Firstly courts do not rule for or against tax schemes.  They consider the appeal made by a taxpayer and determine whether that particular taxpayer has displaced the assumptions made by HMRC when they make an assessment, amend a self-assessment or refuse a claim.  There are lots of reasons why a court might rule against a taxpayer.  It might decide that his interpretation of legislation is incorrect.  It might decide that transactions the taxpayer has entered into do not have the effect the taxpayer believed them to have.  It might decide that a transaction is a sham.  It might decide that the facts do not reflect what the taxpayer purported to have happened.  It might decide that construction placed on a document is incompatible with a non-tax area of the law.  Accordingly the fact that A uses the same avoidance scheme as B, does not mean that a court will reach the same decision if asked to consider A’s tax position.  Even if everything else is identical, a court is largely influenced by the arguments put before it – if it were otherwise it is hard to see why a professional Bar should have developed – and the arguments that A wishes to put before the court may differ from those B used, or if presented in a different manner might be perceived differently by the court.
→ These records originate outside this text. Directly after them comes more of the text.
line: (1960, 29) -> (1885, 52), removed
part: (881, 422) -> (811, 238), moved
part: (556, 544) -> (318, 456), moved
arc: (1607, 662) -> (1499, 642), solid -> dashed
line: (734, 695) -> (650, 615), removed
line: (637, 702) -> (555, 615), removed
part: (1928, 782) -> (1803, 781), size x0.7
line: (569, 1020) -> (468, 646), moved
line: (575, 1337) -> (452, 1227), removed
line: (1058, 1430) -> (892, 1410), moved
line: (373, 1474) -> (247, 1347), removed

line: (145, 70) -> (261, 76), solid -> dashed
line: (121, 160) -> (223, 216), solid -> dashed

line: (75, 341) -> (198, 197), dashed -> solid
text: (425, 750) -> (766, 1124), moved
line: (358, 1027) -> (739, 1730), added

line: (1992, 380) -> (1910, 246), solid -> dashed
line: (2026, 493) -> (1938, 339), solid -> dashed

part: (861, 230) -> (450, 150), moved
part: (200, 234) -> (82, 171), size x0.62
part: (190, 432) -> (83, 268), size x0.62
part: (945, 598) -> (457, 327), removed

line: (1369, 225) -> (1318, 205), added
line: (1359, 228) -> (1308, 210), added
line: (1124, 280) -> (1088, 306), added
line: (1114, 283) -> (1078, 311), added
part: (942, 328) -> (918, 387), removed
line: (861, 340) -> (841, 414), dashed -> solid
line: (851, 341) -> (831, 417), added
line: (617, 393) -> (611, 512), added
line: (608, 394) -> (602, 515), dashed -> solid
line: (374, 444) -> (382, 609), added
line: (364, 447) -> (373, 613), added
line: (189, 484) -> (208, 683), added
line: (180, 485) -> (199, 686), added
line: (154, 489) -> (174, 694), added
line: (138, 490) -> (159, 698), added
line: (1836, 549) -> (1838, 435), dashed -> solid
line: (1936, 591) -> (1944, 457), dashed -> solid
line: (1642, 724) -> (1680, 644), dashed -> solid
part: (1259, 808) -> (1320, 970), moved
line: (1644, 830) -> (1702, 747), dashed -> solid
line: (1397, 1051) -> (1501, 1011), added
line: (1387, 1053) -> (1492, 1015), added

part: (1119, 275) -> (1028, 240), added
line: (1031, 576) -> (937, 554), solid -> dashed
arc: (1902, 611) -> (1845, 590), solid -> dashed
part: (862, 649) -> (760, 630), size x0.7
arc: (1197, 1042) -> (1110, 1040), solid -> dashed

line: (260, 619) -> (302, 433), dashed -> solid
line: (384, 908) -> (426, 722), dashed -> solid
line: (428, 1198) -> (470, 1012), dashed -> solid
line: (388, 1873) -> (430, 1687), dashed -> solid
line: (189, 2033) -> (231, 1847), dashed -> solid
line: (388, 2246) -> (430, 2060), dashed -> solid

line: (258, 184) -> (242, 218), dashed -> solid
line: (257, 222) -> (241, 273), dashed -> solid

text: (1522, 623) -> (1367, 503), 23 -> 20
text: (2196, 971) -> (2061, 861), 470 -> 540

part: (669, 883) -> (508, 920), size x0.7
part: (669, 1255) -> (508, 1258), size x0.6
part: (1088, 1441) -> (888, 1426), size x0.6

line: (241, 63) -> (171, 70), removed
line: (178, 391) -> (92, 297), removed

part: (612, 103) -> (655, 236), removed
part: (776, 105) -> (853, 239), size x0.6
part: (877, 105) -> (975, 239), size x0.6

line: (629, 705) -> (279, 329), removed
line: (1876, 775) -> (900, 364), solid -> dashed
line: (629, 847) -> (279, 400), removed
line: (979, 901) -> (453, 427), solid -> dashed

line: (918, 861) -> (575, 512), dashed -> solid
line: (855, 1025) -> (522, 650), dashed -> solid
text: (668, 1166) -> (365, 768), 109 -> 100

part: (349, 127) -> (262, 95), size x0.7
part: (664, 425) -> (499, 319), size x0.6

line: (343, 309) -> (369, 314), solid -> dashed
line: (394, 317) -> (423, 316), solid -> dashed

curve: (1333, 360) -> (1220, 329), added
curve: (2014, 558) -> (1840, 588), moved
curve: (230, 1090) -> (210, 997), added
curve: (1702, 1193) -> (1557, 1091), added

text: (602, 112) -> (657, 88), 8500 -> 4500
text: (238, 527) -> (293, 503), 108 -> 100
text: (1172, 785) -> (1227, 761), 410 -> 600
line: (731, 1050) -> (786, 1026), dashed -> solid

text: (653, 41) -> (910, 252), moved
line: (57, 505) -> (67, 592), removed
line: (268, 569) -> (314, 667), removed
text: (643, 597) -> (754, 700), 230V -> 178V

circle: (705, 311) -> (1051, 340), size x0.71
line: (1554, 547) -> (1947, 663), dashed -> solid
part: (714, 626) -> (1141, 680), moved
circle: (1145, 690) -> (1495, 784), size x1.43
If A has simply used a “similar scheme” to B I find it impossible to draw any conclusions as to what is likely to happen with A’s tax position from B’s failure to convince the courts in relation to a different transaction.  Where, as in this case, it is HMRC, not the courts, that decide whether or not the schemes (or, perhaps more accurately, serious of transactions that HMRC have labelled as a scheme) are similar, the fundamental concept that a person is entitled to be taxed in accordance with the law, not at the whim of a government official, seems seriously at risk.

My second problem is that even if the courts have found that B’s scheme is ineffective, I cannot see how A “owes” tax, when his own case has yet to he heard by the courts.  Until that has happened, he surely owes nothing.  Indeed, he owes nothing even if the law requires him to pay the tax that HMRC perceives to be due as a condition of appealing at all (as applies to VAT) or as a condition of continuing to pursue his appeal (as applies to an appeal from the FTT).

If Ministers who have come through the English education system are incapable of using the English language in the manner that is generally accepted, no wonder that so many people question the effectiveness of that system.